(Dataset records)
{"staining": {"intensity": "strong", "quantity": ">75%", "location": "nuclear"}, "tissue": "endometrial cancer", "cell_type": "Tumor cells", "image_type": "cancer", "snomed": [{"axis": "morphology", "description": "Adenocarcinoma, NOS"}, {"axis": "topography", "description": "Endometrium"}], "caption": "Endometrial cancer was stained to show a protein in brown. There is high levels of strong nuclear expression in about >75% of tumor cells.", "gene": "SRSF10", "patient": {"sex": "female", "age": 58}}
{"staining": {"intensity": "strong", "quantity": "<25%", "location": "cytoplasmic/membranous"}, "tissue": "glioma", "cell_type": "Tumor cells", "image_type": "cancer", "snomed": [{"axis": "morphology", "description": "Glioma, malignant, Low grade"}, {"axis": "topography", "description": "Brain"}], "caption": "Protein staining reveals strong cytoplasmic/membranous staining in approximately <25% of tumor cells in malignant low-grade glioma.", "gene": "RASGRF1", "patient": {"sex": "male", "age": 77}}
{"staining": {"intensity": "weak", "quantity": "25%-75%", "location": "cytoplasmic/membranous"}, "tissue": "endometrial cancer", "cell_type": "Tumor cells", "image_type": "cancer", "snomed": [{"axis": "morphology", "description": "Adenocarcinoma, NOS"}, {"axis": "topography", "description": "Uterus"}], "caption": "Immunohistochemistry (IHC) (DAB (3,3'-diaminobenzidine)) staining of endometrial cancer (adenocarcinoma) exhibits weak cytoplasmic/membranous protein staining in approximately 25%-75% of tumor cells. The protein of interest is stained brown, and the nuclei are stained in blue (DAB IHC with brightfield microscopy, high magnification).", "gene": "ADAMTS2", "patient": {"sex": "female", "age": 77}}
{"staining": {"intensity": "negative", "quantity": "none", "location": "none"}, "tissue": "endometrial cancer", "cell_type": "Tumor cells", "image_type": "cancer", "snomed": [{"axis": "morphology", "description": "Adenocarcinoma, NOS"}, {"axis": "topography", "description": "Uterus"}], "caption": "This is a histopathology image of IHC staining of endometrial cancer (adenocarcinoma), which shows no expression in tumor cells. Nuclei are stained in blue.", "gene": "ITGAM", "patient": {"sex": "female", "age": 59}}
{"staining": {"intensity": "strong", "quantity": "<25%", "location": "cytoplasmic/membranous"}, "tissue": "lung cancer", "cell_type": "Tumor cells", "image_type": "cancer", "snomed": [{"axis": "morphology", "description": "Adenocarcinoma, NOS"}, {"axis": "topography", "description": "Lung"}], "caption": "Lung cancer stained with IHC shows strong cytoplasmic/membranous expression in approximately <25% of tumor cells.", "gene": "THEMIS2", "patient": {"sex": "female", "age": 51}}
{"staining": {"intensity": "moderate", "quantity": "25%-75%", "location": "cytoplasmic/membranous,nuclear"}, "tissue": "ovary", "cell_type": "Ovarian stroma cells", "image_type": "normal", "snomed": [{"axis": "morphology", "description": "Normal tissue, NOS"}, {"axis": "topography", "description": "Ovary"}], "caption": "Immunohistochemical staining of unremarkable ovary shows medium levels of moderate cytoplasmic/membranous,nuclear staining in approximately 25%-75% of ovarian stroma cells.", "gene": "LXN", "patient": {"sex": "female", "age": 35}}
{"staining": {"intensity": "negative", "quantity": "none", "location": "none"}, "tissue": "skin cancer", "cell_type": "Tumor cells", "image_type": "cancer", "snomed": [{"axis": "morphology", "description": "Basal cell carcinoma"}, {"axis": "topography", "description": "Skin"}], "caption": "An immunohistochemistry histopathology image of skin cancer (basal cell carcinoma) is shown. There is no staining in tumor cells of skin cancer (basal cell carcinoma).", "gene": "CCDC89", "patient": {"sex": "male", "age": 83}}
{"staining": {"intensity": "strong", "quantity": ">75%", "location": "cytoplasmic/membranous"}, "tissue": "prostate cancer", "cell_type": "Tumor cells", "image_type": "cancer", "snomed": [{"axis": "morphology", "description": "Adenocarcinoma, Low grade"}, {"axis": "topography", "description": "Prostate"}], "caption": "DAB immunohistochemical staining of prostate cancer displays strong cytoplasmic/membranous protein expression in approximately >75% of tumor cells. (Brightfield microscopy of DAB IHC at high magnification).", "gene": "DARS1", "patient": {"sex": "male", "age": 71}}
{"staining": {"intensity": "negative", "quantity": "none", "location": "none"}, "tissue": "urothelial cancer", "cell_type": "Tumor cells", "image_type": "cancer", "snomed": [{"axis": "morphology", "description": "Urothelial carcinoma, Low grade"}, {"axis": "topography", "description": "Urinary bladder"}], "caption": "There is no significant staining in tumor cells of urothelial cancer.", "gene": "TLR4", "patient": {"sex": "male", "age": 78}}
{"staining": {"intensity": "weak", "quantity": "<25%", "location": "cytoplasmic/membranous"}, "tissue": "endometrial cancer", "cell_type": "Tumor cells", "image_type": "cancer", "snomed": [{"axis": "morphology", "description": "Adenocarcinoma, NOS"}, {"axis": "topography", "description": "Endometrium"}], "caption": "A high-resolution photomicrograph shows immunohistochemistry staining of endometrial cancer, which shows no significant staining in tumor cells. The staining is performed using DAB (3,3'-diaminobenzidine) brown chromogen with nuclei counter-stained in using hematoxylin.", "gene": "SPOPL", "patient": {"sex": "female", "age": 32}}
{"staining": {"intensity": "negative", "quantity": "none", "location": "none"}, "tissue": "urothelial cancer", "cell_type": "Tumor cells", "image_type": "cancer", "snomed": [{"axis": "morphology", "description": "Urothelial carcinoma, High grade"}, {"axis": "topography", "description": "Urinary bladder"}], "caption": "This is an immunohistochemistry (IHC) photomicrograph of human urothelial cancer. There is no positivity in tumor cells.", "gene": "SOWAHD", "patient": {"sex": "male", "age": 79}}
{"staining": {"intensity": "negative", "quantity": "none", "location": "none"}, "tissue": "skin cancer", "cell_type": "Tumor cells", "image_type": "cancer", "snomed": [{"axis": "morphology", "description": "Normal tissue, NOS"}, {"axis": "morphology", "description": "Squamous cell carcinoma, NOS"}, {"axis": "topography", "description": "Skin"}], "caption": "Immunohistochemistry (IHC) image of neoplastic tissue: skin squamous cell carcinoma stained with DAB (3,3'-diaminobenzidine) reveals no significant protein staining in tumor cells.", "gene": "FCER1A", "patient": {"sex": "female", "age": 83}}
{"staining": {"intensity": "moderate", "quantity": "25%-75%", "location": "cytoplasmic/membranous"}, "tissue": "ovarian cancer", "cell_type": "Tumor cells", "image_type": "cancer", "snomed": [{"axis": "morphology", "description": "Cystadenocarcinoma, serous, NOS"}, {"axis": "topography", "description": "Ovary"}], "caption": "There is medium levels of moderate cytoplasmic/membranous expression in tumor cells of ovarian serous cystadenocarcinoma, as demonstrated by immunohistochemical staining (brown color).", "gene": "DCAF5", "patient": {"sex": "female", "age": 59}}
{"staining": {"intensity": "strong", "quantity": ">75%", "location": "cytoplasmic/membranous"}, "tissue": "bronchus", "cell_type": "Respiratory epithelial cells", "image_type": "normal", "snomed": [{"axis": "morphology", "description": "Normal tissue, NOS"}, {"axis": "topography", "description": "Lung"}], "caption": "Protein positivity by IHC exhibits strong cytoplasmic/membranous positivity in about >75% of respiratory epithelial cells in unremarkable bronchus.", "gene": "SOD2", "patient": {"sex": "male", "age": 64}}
(End Dataset records)
Task details: Reproduce the data exactly. All of it is needed.

Output of the exercise:
{"staining": {"intensity": "strong", "quantity": ">75%", "location": "nuclear"}, "tissue": "endometrial cancer", "cell_type": "Tumor cells", "image_type": "cancer", "snomed": [{"axis": "morphology", "description": "Adenocarcinoma, NOS"}, {"axis": "topography", "description": "Endometrium"}], "caption": "Endometrial cancer was stained to show a protein in brown. There is high levels of strong nuclear expression in about >75% of tumor cells.", "gene": "SRSF10", "patient": {"sex": "female", "age": 58}}
{"staining": {"intensity": "strong", "quantity": "<25%", "location": "cytoplasmic/membranous"}, "tissue": "glioma", "cell_type": "Tumor cells", "image_type": "cancer", "snomed": [{"axis": "morphology", "description": "Glioma, malignant, Low grade"}, {"axis": "topography", "description": "Brain"}], "caption": "Protein staining reveals strong cytoplasmic/membranous staining in approximately <25% of tumor cells in malignant low-grade glioma.", "gene": "RASGRF1", "patient": {"sex": "male", "age": 77}}
{"staining": {"intensity": "weak", "quantity": "25%-75%", "location": "cytoplasmic/membranous"}, "tissue": "endometrial cancer", "cell_type": "Tumor cells", "image_type": "cancer", "snomed": [{"axis": "morphology", "description": "Adenocarcinoma, NOS"}, {"axis": "topography", "description": "Uterus"}], "caption": "Immunohistochemistry (IHC) (DAB (3,3'-diaminobenzidine)) staining of endometrial cancer (adenocarcinoma) exhibits weak cytoplasmic/membranous protein staining in approximately 25%-75% of tumor cells. The protein of interest is stained brown, and the nuclei are stained in blue (DAB IHC with brightfield microscopy, high magnification).", "gene": "ADAMTS2", "patient": {"sex": "female", "age": 77}}
{"staining": {"intensity": "negative", "quantity": "none", "location": "none"}, "tissue": "endometrial cancer", "cell_type": "Tumor cells", "image_type": "cancer", "snomed": [{"axis": "morphology", "description": "Adenocarcinoma, NOS"}, {"axis": "topography", "description": "Uterus"}], "caption": "This is a histopathology image of IHC staining of endometrial cancer (adenocarcinoma), which shows no expression in tumor cells. Nuclei are stained in blue.", "gene": "ITGAM", "patient": {"sex": "female", "age": 59}}
{"staining": {"intensity": "strong", "quantity": "<25%", "location": "cytoplasmic/membranous"}, "tissue": "lung cancer", "cell_type": "Tumor cells", "image_type": "cancer", "snomed": [{"axis": "morphology", "description": "Adenocarcinoma, NOS"}, {"axis": "topography", "description": "Lung"}], "caption": "Lung cancer stained with IHC shows strong cytoplasmic/membranous expression in approximately <25% of tumor cells.", "gene": "THEMIS2", "patient": {"sex": "female", "age": 51}}
{"staining": {"intensity": "moderate", "quantity": "25%-75%", "location": "cytoplasmic/membranous,nuclear"}, "tissue": "ovary", "cell_type": "Ovarian stroma cells", "image_type": "normal", "snomed": [{"axis": "morphology", "description": "Normal tissue, NOS"}, {"axis": "topography", "description": "Ovary"}], "caption": "Immunohistochemical staining of unremarkable ovary shows medium levels of moderate cytoplasmic/membranous,nuclear staining in approximately 25%-75% of ovarian stroma cells.", "gene": "LXN", "patient": {"sex": "female", "age": 35}}
{"staining": {"intensity": "negative", "quantity": "none", "location": "none"}, "tissue": "skin cancer", "cell_type": "Tumor cells", "image_type": "cancer", "snomed": [{"axis": "morphology", "description": "Basal cell carcinoma"}, {"axis": "topography", "description": "Skin"}], "caption": "An immunohistochemistry histopathology image of skin cancer (basal cell carcinoma) is shown. There is no staining in tumor cells of skin cancer (basal cell carcinoma).", "gene": "CCDC89", "patient": {"sex": "male", "age": 83}}
{"staining": {"intensity": "strong", "quantity": ">75%", "location": "cytoplasmic/membranous"}, "tissue": "prostate cancer", "cell_type": "Tumor cells", "image_type": "cancer", "snomed": [{"axis": "morphology", "description": "Adenocarcinoma, Low grade"}, {"axis": "topography", "description": "Prostate"}], "caption": "DAB immunohistochemical staining of prostate cancer displays strong cytoplasmic/membranous protein expression in approximately >75% of tumor cells. (Brightfield microscopy of DAB IHC at high magnification).", "gene": "DARS1", "patient": {"sex": "male", "age": 71}}
{"staining": {"intensity": "negative", "quantity": "none", "location": "none"}, "tissue": "urothelial cancer", "cell_type": "Tumor cells", "image_type": "cancer", "snomed": [{"axis": "morphology", "description": "Urothelial carcinoma, Low grade"}, {"axis": "topography", "description": "Urinary bladder"}], "caption": "There is no significant staining in tumor cells of urothelial cancer.", "gene": "TLR4", "patient": {"sex": "male", "age": 78}}
{"staining": {"intensity": "weak", "quantity": "<25%", "location": "cytoplasmic/membranous"}, "tissue": "endometrial cancer", "cell_type": "Tumor cells", "image_type": "cancer", "snomed": [{"axis": "morphology", "description": "Adenocarcinoma, NOS"}, {"axis": "topography", "description": "Endometrium"}], "caption": "A high-resolution photomicrograph shows immunohistochemistry staining of endometrial cancer, which shows no significant staining in tumor cells. The staining is performed using DAB (3,3'-diaminobenzidine) brown chromogen with nuclei counter-stained in using hematoxylin.", "gene": "SPOPL", "patient": {"sex": "female", "age": 32}}
{"staining": {"intensity": "negative", "quantity": "none", "location": "none"}, "tissue": "urothelial cancer", "cell_type": "Tumor cells", "image_type": "cancer", "snomed": [{"axis": "morphology", "description": "Urothelial carcinoma, High grade"}, {"axis": "topography", "description": "Urinary bladder"}], "caption": "This is an immunohistochemistry (IHC) photomicrograph of human urothelial cancer. There is no positivity in tumor cells.", "gene": "SOWAHD", "patient": {"sex": "male", "age": 79}}
{"staining": {"intensity": "negative", "quantity": "none", "location": "none"}, "tissue": "skin cancer", "cell_type": "Tumor cells", "image_type": "cancer", "snomed": [{"axis": "morphology", "description": "Normal tissue, NOS"}, {"axis": "morphology", "description": "Squamous cell carcinoma, NOS"}, {"axis": "topography", "description": "Skin"}], "caption": "Immunohistochemistry (IHC) image of neoplastic tissue: skin squamous cell carcinoma stained with DAB (3,3'-diaminobenzidine) reveals no significant protein staining in tumor cells.", "gene": "FCER1A", "patient": {"sex": "female", "age": 83}}
{"staining": {"intensity": "moderate", "quantity": "25%-75%", "location": "cytoplasmic/membranous"}, "tissue": "ovarian cancer", "cell_type": "Tumor cells", "image_type": "cancer", "snomed": [{"axis": "morphology", "description": "Cystadenocarcinoma, serous, NOS"}, {"axis": "topography", "description": "Ovary"}], "caption": "There is medium levels of moderate cytoplasmic/membranous expression in tumor cells of ovarian serous cystadenocarcinoma, as demonstrated by immunohistochemical staining (brown color).", "gene": "DCAF5", "patient": {"sex": "female", "age": 59}}
{"staining": {"intensity": "strong", "quantity": ">75%", "location": "cytoplasmic/membranous"}, "tissue": "bronchus", "cell_type": "Respiratory epithelial cells", "image_type": "normal", "snomed": [{"axis": "morphology", "description": "Normal tissue, NOS"}, {"axis": "topography", "description": "Lung"}], "caption": "Protein positivity by IHC exhibits strong cytoplasmic/membranous positivity in about >75% of respiratory epithelial cells in unremarkable bronchus.", "gene": "SOD2", "patient": {"sex": "male", "age": 64}}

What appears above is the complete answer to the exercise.